Re: Audience, Power, and Authority

Subject: Re: Audience, Power, and Authority
From: Michael Keene <MKEENE -at- UTKVX -dot- UTK -dot- EDU>
Date: Mon, 28 Nov 1994 15:49:00 -0500

> RoMay Sitze says...
> >The audience to a large extent determines both style and purpose.
> >
> Tom Pearsall said...
> >The need to know your audience has been around at least since Aristotle.

David Blyth wrote...
> If communication fails, then perhaps it would help if you understood
the topic BEFORE you started talking. If you pointed a gun at my head and
said "Pick one: understand your topic or be aware of your audience". I
would try to understand what I am saying. Thus, I maintain that a topic is
more important than an audience.

Mike Keene would add (searching before Aristotle):
What we need is a word for the way in which one knows (can know? needs to
know?) a topic before an audience ever comes along. Of course there are
topics that don't exist at all before the audience.

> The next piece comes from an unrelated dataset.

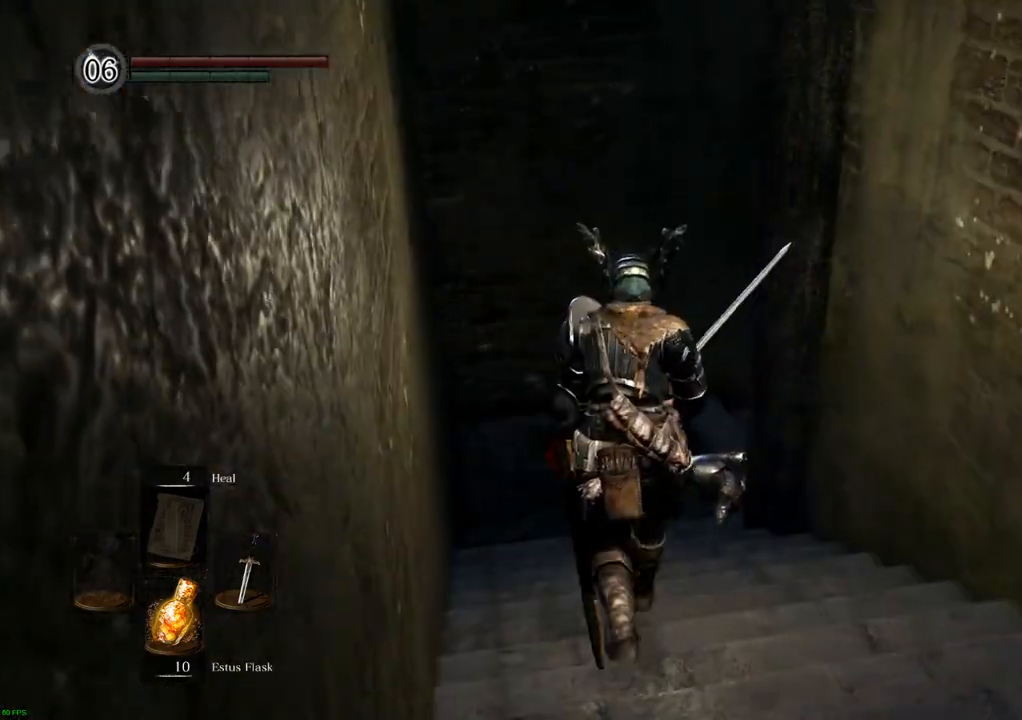
{"dt_ms": 500, "buttons": [], "left_stick": "up", "right_stick": "right", "events": [[150, "right_stick", "up-right"], [333, "right_stick", "center"], [483, "right_stick", "right"]]}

But for many
topics--welding, for instance--we would want the person writing the
research report on it to know it, in some way, at some level,
independently of any audience whatsoever. The problems come from
hardliners, me included, who tell the welding researcher, "If you can't
explain it to me so that I can understand it, I don't think you really
know it." We need one word for the kind of knowing that can exist apart
from "knowing-how-to-explain-it" and another for the knowing that is all
intertwined with "knowing-how-to-explain-it." Was it Zeno who said that
the former is "knowledge," represented by a closed fist (?=power?) and the
latter is "understanding," that fist enclosed in another hand
(?=authority?)? So maybe the situation is that our clients come to us with
knowledge, and we help them turn it into understanding?